Tuesday In The Park With… Solitude

Sam Gurwitt Photo

The playground at Hamden Plains Recreation Field.

On a normal Tuesday afternoon in June, there might be something other than browning grass, two lonely baseball diamonds, a hoop-less basketball court, and an empty bleacher on Pine Rock Field in Hamden.

But this Tuesday, aside from that solitary assemblage of sporting infrastructure, there was just a stiff wind kicking up the dust from the baseball diamonds and rustling the leaves of the large maples on the northern end of the field.

If Tuesday afternoon in Hamden’s parks is any indication, town officials don’t have to worry about people following the rules and staying away from each other at playgrounds and playscapes.

On Friday, Mayor Curt Leng announced that playgrounds, playscapes, and splash pads” would remain closed until the end of the public health emergency caused by Covid-19 (which, of course, has no set end date).

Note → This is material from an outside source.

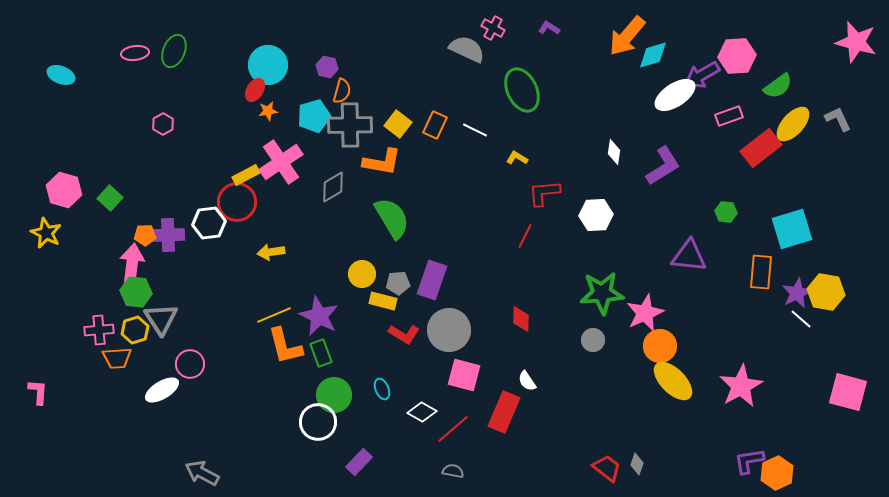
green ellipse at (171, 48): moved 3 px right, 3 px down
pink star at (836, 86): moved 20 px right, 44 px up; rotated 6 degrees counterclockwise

Parks, trails, fields, and courts remain open, though there cannot be gatherings of more than 10 people, and users must socially distance.

He also announced that the town’s dog park would reopen, which it did on Saturday, and that only 25 people are allowed at a time, and they must stay six feet apart. Leng also extended his order requiring face coverings in public places like stores until the end of the public health emergency, whenever that long-anticipated day may come.

On Tuesday, no one was breaking any of the rules. There was practically no one around to break them. Either the heat, the rules, the fear of contracting the virus, or most likely a combination of all of the above had kept residents out of Hamden’s parks in droves.

The Helen Street School playground was closed off. As it should be, it was empty.

Pine Rock Field was empty. The grass was turning brown and crunched underfoot because of the hot sun and weeks without rain. A banner hung on the fence of the baseball diamond explaining that the park can only be used as long as people socially distance.

Nearby, at Hamden Plains Park, the playground was closed off, and no one was nearby. The field was empty, until a family of five entered at one end and then walked along the perimeter to the other.

In height order: Richard Johnson, Serena Johnson, Marcel Feliciano, Eli Johnson, Caleb Johnson.

Serena Johnson said she and her family walk there every day. Sometimes they just walk through it or around it, like on Tuesday, she said. Sometimes they kick around a soccer ball.

It’s always like this, she said of the dearth of other park-goers. Usually there are just one or two other people there.

If more people started to show up, we wouldn’t come,” she said.

John P. DeNicola Park on Treadwell Street was completely empty, despite the shade parts of it afford. The basketball hoops had been taken off the backboards, as they had been at every other park in town.

Someone had drawn an obstacle course in chalk on the basketball court. The chalk line jumped over the cracks in the pavement through which grass and weeds had begun to sprout.

On the other side of Whitney Avenue, Morretti Field was empty. The only objects in the field were two net-less soccer goals, and three traffic cones, one of them on its side at one end. Through the line of shrubs and trees along the southern edge, you could see a line of golf carts pass by on the New Haven Country Club’s golf course.

A landscaping truck was parked in the shaded gravel parking lot, its driver’s side door open. A young man was sitting in the cab, his head resting on his arm, asleep.

At the nearby dog park, a few people were taking advantage of the now reopened play space. As the Independent arrived, two cars pulled out of the parking lot. A man was sitting on a bench, asleep, his dog sitting at his feet.

Sandy Collins (pictured above) was standing among the trees with her sister Penny Draker and her dog Coco. She said she moved to Hamden from California in April, and that this was her first time in the park.

Before the park opened back up, she drove to the dog park in either Wallingford or Naugatuck. Now, she has a park much closer to her new home where she can take Coco. She said she would be coming back.

This is where I’ll be making friends. I hope,” she said, adding that dog parks are often the place neighbors get to know each other.

Bassett Field across the street was empty too, save for three adolescent boys hanging out, masked, on bikes.

Further south, at Villano Park, there were just two girls sitting on a bench. Otherwise, the playground, playing field, and courts were deserted.

The tennis court, though, was not completely empty. Unlike the soccer goals and basketball courts of the town, it did have a net. But no one was keeping it company.